I awoke this morning to two texts from close friends. The first was terse and direct: “Chris Cornell has died.” The second:

“Just heard about Chris Cornell. Sad day for the music world. I’m in Detroit on my way to Florida. It’s all over the news here. Soundgarden played here last night. I doubt he killed himself.”

The first friend had accompanied me to Cornell’s stunning July 2016 concert at The Hult here in Eugene. We both agreed it was a remarkable show; it was even better than a solid 2013 show at a smaller venue just five minutes from my house. We marveled at Cornell’s range, presence, lyrics, musicianship.

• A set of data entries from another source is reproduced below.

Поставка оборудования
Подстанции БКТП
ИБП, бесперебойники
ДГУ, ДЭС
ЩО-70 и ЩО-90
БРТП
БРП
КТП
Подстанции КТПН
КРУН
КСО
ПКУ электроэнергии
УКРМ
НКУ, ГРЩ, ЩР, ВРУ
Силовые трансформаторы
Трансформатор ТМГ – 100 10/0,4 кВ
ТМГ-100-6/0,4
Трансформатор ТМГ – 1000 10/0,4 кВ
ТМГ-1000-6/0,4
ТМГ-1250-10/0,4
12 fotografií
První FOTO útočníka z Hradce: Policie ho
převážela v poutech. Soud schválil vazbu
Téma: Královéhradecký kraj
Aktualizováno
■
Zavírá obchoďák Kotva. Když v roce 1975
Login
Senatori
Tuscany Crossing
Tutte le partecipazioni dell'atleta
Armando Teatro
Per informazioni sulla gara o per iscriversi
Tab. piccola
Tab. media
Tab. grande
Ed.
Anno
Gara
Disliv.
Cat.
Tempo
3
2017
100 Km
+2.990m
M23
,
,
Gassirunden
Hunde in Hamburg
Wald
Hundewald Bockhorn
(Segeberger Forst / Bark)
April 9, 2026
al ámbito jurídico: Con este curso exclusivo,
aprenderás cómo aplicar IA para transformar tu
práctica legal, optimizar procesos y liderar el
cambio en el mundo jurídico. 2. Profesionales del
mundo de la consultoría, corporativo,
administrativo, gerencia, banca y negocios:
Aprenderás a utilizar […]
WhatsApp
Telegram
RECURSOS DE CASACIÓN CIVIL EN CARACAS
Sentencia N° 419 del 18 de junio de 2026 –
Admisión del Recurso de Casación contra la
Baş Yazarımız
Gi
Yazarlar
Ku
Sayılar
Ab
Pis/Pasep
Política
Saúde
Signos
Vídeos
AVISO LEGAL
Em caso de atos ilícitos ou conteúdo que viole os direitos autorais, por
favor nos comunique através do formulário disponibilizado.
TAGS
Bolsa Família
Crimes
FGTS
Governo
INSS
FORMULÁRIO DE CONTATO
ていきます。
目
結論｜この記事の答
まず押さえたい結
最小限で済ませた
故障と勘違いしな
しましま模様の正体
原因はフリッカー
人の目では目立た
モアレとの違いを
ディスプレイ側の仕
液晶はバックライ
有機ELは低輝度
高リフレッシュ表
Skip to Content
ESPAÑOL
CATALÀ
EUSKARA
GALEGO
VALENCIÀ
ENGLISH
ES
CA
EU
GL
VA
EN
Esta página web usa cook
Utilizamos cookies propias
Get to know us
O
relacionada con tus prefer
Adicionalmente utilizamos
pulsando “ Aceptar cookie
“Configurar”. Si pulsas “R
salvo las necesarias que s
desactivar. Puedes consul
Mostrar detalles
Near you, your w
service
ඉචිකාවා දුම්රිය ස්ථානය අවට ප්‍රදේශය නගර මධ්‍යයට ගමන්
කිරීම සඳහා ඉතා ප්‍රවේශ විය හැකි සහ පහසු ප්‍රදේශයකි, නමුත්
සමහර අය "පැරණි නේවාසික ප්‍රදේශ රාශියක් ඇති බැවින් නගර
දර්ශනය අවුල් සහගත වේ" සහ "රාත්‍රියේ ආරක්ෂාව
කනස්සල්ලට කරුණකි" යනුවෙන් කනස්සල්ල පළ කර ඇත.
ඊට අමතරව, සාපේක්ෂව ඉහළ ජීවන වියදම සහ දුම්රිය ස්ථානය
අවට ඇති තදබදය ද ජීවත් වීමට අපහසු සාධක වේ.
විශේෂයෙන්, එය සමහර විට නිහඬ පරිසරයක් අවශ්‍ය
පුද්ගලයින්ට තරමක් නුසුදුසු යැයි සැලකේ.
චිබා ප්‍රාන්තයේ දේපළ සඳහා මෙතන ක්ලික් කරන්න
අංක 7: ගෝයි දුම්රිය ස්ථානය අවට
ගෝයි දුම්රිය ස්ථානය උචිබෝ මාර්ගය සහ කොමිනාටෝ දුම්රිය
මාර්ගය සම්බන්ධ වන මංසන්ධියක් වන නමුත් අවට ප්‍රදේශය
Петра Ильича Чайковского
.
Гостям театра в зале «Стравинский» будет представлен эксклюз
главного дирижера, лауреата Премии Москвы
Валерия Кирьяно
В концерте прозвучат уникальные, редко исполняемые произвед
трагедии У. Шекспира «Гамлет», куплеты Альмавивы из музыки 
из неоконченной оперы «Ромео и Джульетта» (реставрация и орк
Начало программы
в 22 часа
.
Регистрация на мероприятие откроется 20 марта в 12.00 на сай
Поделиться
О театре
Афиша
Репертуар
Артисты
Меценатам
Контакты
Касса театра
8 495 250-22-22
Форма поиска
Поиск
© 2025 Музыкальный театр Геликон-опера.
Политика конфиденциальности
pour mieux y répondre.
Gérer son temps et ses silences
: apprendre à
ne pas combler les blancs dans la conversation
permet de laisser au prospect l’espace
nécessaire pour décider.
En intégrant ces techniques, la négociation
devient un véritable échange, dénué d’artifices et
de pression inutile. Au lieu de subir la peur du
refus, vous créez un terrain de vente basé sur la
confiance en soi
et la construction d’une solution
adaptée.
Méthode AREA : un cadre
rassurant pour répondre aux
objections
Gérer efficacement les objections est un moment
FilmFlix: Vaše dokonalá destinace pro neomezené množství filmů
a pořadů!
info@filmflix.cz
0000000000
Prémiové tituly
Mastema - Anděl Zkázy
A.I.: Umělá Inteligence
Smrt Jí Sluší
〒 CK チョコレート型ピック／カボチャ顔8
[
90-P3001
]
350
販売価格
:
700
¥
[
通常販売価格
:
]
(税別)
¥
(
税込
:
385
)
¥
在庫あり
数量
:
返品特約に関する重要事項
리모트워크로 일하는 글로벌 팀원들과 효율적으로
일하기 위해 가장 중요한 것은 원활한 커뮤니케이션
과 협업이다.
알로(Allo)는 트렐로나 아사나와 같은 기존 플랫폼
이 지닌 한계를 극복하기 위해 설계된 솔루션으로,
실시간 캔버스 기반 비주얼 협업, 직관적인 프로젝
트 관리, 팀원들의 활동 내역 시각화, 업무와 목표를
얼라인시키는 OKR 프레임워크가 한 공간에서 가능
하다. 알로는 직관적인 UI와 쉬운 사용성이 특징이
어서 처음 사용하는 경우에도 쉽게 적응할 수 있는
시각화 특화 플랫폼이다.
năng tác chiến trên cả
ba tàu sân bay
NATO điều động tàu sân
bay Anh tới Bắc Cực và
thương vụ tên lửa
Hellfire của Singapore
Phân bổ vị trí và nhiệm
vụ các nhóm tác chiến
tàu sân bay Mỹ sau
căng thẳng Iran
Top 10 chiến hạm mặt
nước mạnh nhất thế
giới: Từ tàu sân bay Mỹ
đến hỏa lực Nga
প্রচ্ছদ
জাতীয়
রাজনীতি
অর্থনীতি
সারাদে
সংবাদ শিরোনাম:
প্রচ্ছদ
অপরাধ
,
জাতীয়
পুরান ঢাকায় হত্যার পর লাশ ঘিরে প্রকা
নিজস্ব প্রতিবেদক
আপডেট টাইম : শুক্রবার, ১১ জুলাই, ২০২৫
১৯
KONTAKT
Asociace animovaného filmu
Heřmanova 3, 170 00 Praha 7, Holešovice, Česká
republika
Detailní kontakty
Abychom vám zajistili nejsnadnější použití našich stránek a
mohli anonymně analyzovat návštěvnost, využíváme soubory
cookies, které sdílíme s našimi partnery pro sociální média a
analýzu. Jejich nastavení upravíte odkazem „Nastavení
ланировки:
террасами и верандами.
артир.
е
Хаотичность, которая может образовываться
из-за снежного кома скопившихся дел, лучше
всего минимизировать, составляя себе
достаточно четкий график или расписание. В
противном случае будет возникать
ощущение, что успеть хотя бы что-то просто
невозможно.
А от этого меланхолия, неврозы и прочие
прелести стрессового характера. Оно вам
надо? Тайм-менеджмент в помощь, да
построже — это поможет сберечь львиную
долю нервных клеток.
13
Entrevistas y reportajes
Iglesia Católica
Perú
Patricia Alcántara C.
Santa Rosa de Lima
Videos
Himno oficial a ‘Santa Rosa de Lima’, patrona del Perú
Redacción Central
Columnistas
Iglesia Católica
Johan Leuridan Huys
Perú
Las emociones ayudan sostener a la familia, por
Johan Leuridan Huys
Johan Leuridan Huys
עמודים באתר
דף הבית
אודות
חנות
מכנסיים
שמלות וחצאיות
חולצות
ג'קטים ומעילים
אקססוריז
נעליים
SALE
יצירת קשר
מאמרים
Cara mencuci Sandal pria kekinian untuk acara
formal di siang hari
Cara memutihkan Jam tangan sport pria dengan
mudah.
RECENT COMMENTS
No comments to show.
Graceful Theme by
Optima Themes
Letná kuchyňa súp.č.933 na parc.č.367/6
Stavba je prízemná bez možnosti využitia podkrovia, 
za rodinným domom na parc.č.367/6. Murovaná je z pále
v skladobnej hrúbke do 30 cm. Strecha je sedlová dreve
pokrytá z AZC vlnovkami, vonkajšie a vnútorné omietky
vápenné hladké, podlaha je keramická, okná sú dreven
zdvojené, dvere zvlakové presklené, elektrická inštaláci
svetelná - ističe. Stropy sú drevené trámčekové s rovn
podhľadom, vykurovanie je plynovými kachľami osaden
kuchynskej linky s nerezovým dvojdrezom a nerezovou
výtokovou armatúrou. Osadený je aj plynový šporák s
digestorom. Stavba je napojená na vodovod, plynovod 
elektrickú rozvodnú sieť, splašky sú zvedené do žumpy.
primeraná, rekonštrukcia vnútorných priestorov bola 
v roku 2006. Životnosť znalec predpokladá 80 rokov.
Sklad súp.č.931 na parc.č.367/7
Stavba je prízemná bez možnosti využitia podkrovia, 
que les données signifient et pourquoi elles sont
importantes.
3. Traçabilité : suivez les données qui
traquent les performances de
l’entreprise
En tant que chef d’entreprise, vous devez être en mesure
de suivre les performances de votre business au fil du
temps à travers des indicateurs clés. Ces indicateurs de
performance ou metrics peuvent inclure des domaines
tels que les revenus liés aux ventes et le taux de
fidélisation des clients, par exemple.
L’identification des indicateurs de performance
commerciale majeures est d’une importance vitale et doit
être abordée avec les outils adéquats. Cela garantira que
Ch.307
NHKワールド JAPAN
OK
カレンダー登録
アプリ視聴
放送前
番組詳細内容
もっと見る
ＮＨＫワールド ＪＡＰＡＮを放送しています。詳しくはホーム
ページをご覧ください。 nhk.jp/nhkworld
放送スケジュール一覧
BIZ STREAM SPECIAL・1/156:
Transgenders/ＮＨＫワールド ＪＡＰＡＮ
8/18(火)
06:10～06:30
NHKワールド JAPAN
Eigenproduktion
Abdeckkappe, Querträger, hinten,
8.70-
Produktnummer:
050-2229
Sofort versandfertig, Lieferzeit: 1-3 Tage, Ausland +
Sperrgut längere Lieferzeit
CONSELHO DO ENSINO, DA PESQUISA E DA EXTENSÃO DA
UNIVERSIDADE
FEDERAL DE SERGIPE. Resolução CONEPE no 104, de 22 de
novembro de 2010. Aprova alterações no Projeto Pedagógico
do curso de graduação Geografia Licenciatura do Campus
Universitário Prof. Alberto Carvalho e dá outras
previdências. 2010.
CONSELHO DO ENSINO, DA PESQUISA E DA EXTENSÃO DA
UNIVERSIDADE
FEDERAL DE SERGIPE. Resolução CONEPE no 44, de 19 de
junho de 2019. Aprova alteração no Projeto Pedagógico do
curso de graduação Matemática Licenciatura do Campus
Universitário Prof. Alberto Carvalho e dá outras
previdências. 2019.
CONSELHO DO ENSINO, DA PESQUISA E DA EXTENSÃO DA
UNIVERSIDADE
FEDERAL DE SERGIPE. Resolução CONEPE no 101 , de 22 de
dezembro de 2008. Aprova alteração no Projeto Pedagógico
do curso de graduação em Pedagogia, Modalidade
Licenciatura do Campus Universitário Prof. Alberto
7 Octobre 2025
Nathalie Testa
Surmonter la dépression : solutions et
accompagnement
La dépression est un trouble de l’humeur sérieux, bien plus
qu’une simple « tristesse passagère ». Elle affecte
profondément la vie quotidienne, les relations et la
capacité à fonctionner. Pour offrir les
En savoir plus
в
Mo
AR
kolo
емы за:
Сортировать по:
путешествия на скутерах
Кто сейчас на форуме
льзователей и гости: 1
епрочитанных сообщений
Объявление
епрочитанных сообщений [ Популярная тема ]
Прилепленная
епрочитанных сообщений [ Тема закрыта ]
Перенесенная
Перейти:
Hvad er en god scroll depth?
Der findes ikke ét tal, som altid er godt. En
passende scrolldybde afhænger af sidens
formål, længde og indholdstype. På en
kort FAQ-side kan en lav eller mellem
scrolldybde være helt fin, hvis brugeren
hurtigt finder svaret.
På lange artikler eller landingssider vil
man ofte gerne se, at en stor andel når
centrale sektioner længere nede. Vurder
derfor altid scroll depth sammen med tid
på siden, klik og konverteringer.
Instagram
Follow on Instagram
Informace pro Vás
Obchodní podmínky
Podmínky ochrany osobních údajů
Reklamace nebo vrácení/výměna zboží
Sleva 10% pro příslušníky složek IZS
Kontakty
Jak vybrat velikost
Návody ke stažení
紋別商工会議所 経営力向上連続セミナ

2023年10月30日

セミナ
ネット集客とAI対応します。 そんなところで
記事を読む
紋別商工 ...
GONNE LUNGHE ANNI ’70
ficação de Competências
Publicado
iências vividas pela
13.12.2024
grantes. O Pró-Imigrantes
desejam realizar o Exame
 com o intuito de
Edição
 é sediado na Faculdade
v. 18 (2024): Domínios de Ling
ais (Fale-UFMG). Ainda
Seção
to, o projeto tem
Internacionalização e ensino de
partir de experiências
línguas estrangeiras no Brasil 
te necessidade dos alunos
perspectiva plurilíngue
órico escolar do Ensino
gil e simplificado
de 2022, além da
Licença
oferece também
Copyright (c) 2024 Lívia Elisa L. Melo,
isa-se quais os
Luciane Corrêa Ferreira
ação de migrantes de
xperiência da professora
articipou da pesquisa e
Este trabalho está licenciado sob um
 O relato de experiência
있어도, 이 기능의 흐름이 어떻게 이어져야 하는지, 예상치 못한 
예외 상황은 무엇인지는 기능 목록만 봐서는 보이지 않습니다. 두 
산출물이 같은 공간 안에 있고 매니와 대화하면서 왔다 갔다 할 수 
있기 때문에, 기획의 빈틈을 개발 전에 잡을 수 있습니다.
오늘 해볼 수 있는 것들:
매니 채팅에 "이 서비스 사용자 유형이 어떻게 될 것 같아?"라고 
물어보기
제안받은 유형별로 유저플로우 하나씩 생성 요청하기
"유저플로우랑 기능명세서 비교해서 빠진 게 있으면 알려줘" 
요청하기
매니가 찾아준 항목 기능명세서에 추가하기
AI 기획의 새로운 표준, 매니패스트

Now we are both stunned by his sudden death in a Detroit hotel, not long after a Soundgarden concert that reportedly concluded with Led Zep’s “In My Time of Dying”—a staple in recent solo shows by Cornell.

There are reports that the death may have been a suicide. If so, that would be even more shocking. There had been ups and downs, but Cornell had avoided the deep dives into oblivion that eventually swallowed up Kurt Cobain, Andrew Wood, and Layne Staley. And had, over the past two decades, thrived both personally and professionally.

Cornell was a drug user in his early teens, then drank heavily (and apparently used drugs on occasion) during the heyday of Soundgarden in the 1990s. He hit bottom in the late ’90s as the band broke up and then his first marriage unraveled. Even then, however, he produced his (arguably) finest solo album “Euphoria Morning” (later updated to “Euphoria Mourning”), which demonstrated that he was not just about grunge, but could dip into gospel, blues, and folk. After a stint in rehab, he joined up with three members of Rage Against the Machine to form Audioslave, one of the finest supergroups in recent memory, producing three studio albums of muscular, confident rock that further demonstrated Cornell’s prowess as a songwriter. Several songs for movie soundtracks followed, including “You Know My Name”, the theme song to the 2006 James Bond film, Casino Royale. And Soundgarden’s 2012 “King Animal” was a solid, often brilliant, return for the legendary band.

Since the early 2000s, Cornell’s personal life appears to have been thriving. He married Vicky Karayiannis in March 2004, and by all accounts was a devoted husband and father. His most recent solo album “Higher Truth” was well received, revealing a mature and confident artist who was still trying new things as a songwriter and musician. In interviews, Cornell was thoughtful and funny; he seemed to embrace his fame without taking himself too seriously, which is not an easy thing to accomplish amid the fame and challenges of being a musician.

Again, I’m simply stunned. My God grant Chris Cornell peace and provide solace to his family during this most difficult time.